* _Aim of the exercise_: Say how many lines in the following entries include "reduce", and add nothing else.

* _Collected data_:
--------------------------------------------------
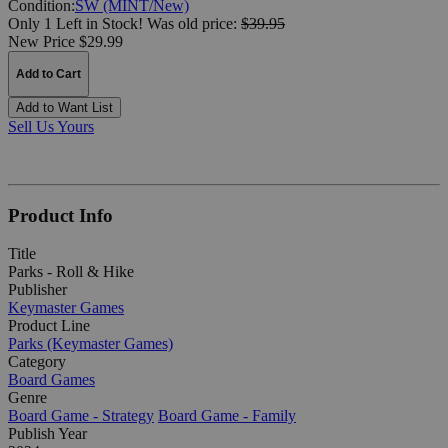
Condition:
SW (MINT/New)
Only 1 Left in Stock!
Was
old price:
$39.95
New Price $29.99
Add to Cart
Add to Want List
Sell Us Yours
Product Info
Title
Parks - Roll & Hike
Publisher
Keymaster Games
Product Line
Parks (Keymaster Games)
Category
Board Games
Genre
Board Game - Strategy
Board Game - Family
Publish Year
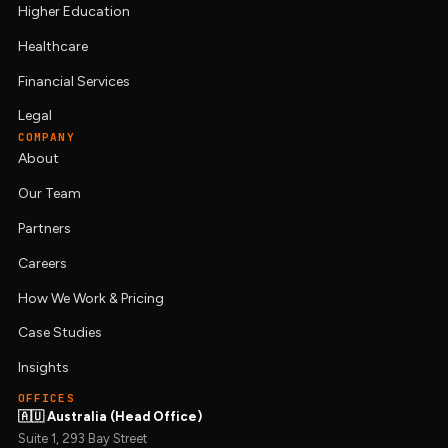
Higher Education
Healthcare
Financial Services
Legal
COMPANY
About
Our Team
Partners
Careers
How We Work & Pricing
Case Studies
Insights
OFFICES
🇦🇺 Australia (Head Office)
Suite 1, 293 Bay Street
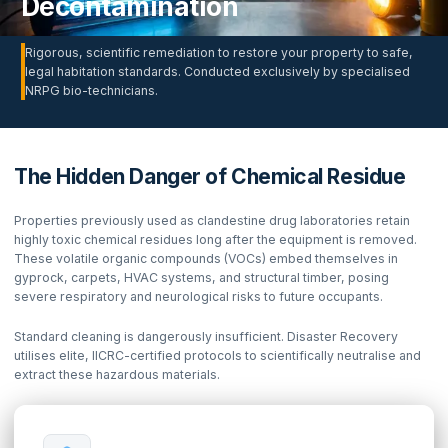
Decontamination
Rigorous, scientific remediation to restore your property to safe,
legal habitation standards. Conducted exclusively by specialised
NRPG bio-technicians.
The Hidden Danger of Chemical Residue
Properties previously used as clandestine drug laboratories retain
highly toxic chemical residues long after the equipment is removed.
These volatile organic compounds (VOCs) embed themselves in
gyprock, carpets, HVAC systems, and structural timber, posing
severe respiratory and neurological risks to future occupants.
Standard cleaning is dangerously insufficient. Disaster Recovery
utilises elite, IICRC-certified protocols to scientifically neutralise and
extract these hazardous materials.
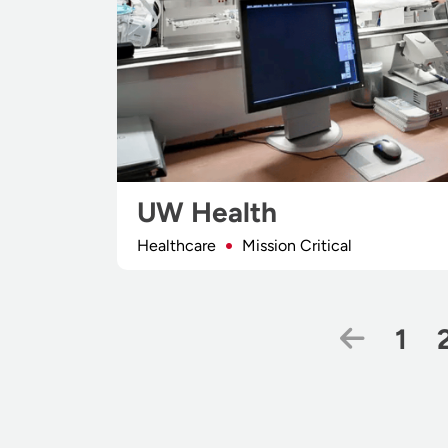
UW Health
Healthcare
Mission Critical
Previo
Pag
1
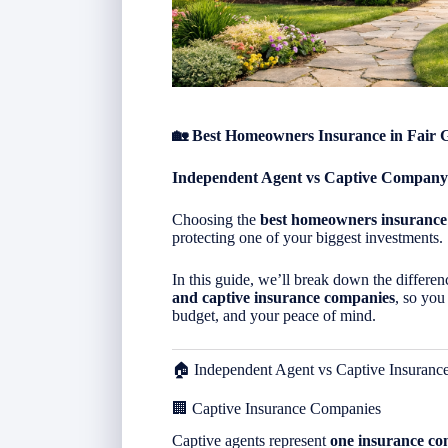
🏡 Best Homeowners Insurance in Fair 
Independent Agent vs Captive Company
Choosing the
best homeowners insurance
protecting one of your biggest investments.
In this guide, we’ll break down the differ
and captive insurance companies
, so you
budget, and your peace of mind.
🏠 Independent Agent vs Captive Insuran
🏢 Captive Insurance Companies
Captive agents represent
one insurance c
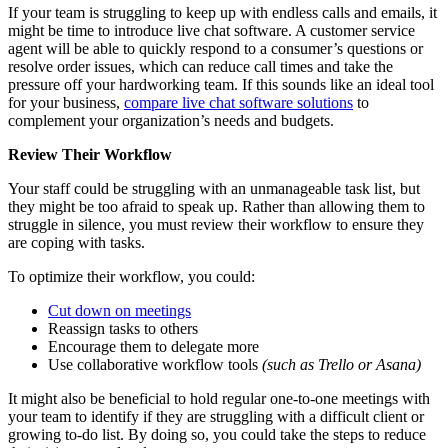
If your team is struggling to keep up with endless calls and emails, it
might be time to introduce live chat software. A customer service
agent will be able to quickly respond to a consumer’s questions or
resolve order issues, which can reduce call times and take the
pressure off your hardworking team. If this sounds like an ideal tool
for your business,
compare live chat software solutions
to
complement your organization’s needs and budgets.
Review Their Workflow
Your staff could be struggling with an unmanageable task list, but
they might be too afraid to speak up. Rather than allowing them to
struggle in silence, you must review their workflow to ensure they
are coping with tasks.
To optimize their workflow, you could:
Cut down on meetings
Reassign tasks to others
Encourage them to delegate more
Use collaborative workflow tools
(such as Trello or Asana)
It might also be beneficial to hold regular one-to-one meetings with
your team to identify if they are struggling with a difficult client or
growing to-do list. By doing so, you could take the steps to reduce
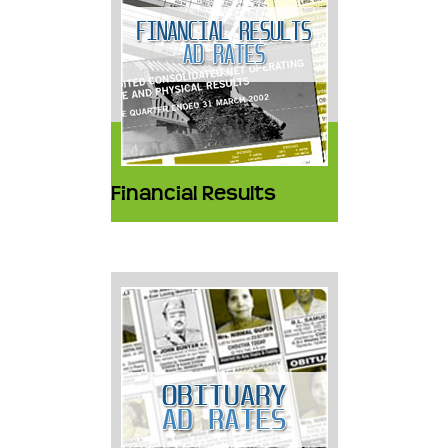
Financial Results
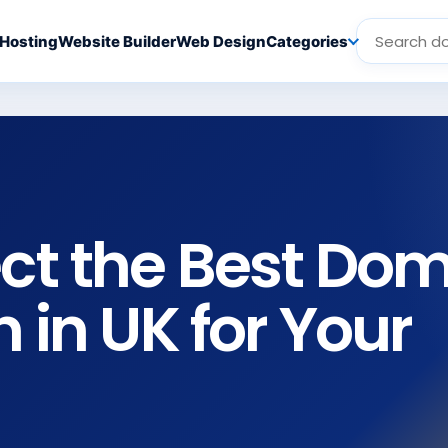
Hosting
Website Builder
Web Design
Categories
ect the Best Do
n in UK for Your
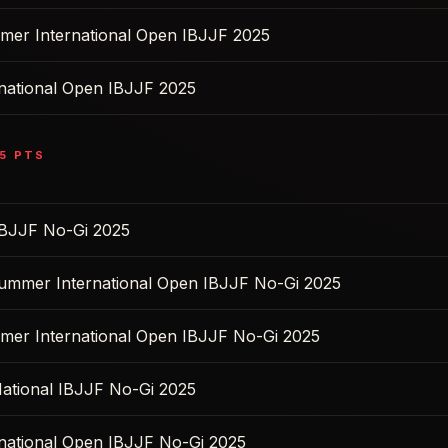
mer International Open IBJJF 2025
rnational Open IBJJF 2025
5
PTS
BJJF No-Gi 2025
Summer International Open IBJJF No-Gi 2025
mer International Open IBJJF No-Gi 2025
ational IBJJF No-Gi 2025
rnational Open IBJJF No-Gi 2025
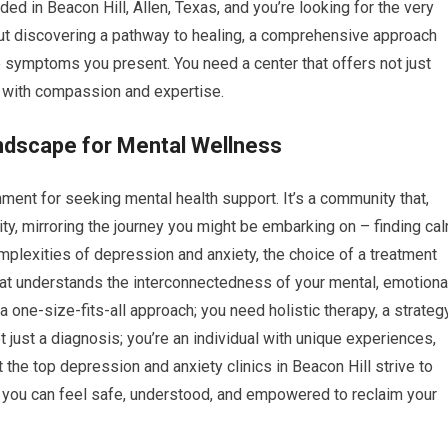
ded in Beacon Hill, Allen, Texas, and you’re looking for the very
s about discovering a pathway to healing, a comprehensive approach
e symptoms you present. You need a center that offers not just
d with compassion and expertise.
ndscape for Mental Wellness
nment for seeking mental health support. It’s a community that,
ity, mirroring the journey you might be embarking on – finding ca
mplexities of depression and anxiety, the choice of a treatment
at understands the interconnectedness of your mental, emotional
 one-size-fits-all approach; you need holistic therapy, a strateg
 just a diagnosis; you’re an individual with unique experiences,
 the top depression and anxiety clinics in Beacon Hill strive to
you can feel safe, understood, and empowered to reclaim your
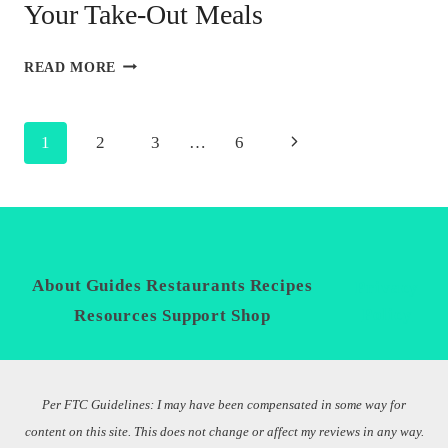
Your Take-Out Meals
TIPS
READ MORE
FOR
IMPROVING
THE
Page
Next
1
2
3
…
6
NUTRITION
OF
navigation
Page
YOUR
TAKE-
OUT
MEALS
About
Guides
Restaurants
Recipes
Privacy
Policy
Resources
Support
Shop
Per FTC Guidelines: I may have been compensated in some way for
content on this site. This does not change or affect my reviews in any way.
--------------------------------------------------
* _Task answer_: 2